With all this great support there continues to be one major standout among the super domestiques at this year’s Tour worth giving some extra attention to such as, Yaroslav Popovych, the 30-year old rider from the Ukraine that quietly teaches all of us, time and again, what it means to be a team player.  If you know of Yaroslav at all, you probably remember him from the dramatic pulls he’s made on behalf of Lance Armstrong (and Contador) up many major mountain climbs throughout the years when there was a lot on the line.   If you’ve been watching this Tour, you saw him help Lance salvage July after a puncture on stage 3 looked impossible to overcome.  But what you might not know is that he’s an amazing cyclist in his own right – you have to be to support a GC contender on this team.

What kind of resume do you need to apply for this job?  A small synopsis.  Popovych was the Under-23, World Road Race Champion in 2001.  He has podiumed at the Giro d’Italia, 3rd place, in 2003.  Came in 5th place the next year.  He took the white jersey in the Tour de France in 2005.  He’s had stage wins in major races, and won major races, he’s won stages in the Tour de France, heck he’s finished 8th and 12th in the GC of the Tour de France!  He’s a sought after talent that can ride with the best and has enough experience and cycling intelligence to know that this is the team and this is the time.  Team RadioShack is blessed to have this guy, and it’s a treat and a wonder to watch one of today’s major talents on a bike, let the peloton go by several times in a stage, load up his jersey with water, drive forward in the peloton, hand a drink to a teammate, and without words wish him well.  This is a squad full of champions!

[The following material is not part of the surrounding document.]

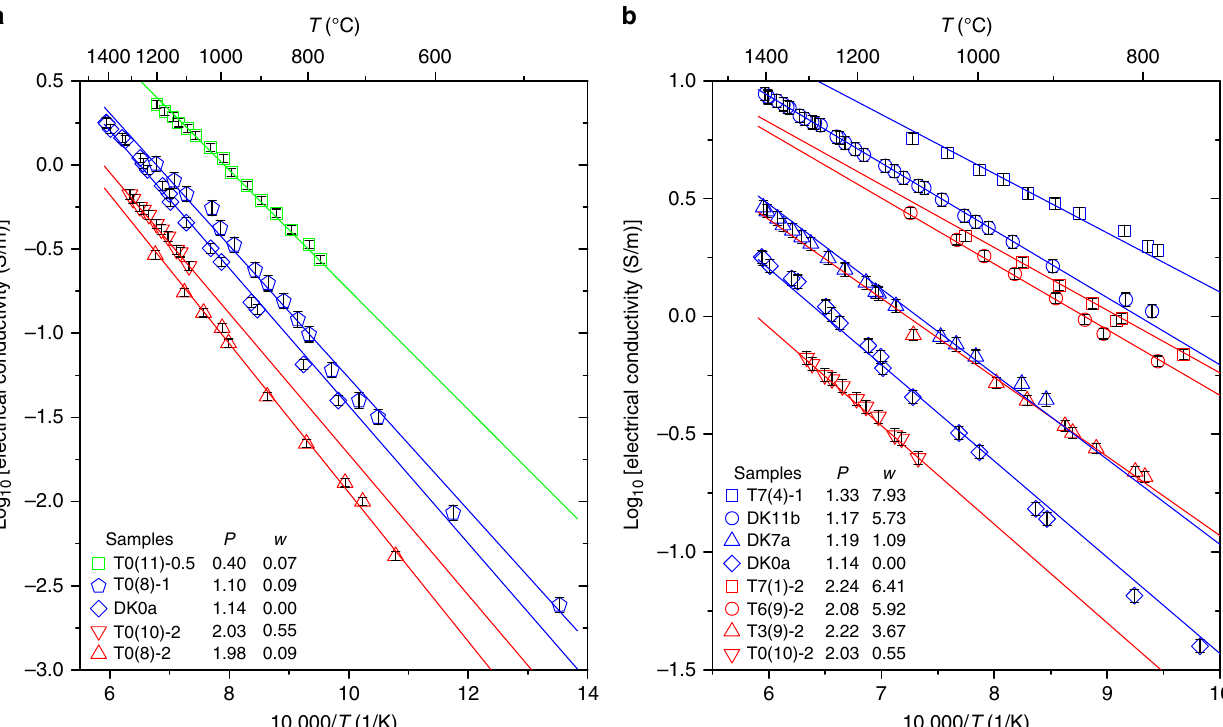
Fig. 3 Electrical conductivity measurements on dry and hydrous melts plotted in Arrhenius diagrams. The straight lines indicate the fi ts of the P – T – H 2 O model (Eqs. (1) – (4)). P is the pressure (GPa), w is the water concentration (wt%). a Experimental results for nominally dry samples at different pressures. b Experimental results for different water concentrations at ~1 GPa or ~2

Lots of pedaling between Gueugnon and Paris.  Lots of predictions will be made and forgotten as a grueling tour continues along another 2400-plus kilometers to its conclusion along the Champs-Elysées circuit on Sunday July 25th.  One truth will remain.  The man that gets to the line in Paris in the least amount of time will not have done it on his own.  He will have done it with the support of the likes of Yaroslav Popovych, my nomination for the support rider of the decade.

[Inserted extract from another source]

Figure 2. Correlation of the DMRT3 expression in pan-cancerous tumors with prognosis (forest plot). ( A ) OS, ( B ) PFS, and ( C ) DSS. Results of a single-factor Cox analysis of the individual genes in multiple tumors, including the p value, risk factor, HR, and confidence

Tomorrow we climb!  Not deemed a mountain stage by some, I beg to differ.  We have two 3-category climbs, one 4-category climb, and three 2-category climbs, with the final one being a mountain finish up the Côte de Lamoura, 1,145 meters up.  Drive your car up that route and tell me this isn’t mountain stage!  Will any of the main contenders make a serious attempt tomorrow?  Likely not, but there’ll be some testing.  The young climbers can’t help but play their hand to see who follows.  Don’t over plan your day, you’ll want to watch some of this.